Later, Bart again teases Lisa and they get in a fight and miss the bus heading back to Springfield. The fight brings them out of the parking lot and into the forest. As a result, the two wind up getting lost. Lisa tells Bart she is hurt by his behavior and Bart sounds somewhat apologetic, though he also adds in the interest of full disclosure that he wants to say he is sorry for using Homer's steamroller a while back to crush Lisa's bike, which he then blamed on Gypsies. Back in Springfield, Skinner informs Homer and Marge that Bart and Lisa are missing. They go to Capital City to find them. Meanwhile, Bart and Lisa are found by a family of hillbillies, who save them by driving them back to Capital City. Marge is ecstatic on seeing her children safe and sound. Worried about the effects of placing Bart and Lisa in the same class, Skinner suggests that they return to the "status quo ante" – both Simpson kids go back to their proper grades.

==Production==
"Bart vs. Lisa vs. the Third Grade" was written by Tim Long and directed by Steven Dean Moore as part of the fourteenth season of The Simpsons (2002–03). American singer Tony Bennett is credited as guest starring in the episode, though his lines were taken from archival audio.

==Release==
The episode originally aired on the Fox network in the United States on November 17, 2002. It was viewed in approximately 7.47 million households that night.

With a Nielsen rating of 7.0, the episode finished 44th in the ratings for the week of November 11–17, 2002 (tied with new episodes of Becker and Boomtown). It was the highest-rated broadcast on Fox that week, beating shows such as King of the Hill, 24, and Malcolm in the Middle.

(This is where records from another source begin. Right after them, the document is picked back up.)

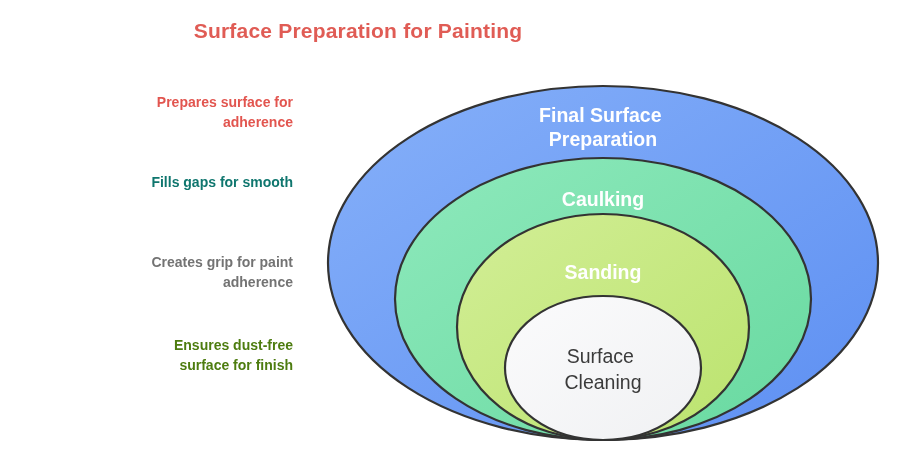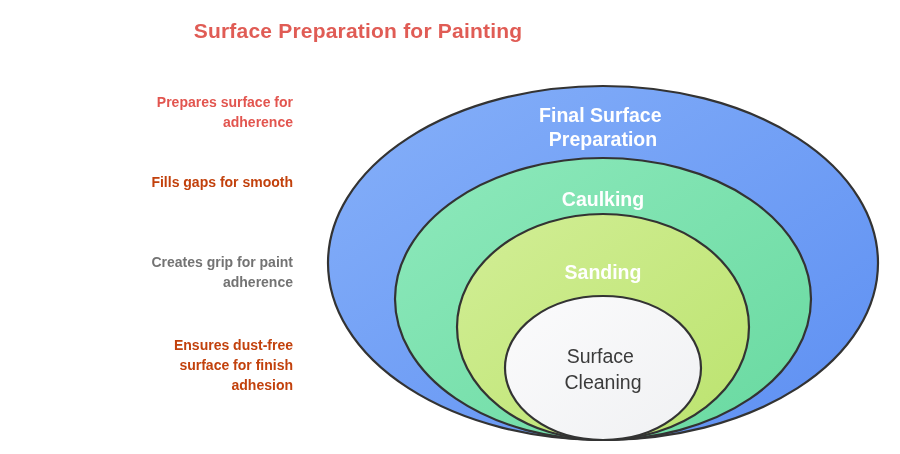--- a/index.html
+++ b/index.html
@@ -151,7 +151,7 @@
       <span class="atext">adherence</span>
     </div>
 
-    <div class="annotation" id="ann-1" style="color: #c2410c;">
+    <div class="annotation" id="ann-1" style="color: #0f766e;">
       <span class="atext">Fills gaps for smooth</span>
     </div>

On December 6, 2011, "Bart vs. Lisa vs. the Third Grade" was released on Blu-ray and DVD as part of the box set The Simpsons – The Complete Fourteenth Season. Staff members Al Jean, Tim Long, Ian Maxtone-Graham, John Frink, Kevin Curran, Steven Dean Moore, Mike B. Anderson, and Michael Price participated in the DVD audio commentary for the episode.

DVD Movie Guide's Colin Jacobson wrote that the episode "opens with a TV-based segment awfully reminiscent of Season Two's 'Homer Vs. Lisa and the Eighth Commandment' and doesn’t get much better from there. As usual, we discover a few laughs along the way – particularly when Bart tries to teach mnemonics – but these are less plentiful than I’d like. This ends up as a wholly mediocre episode."

Aaron Peck of High-Def Digest called the episode "memorable".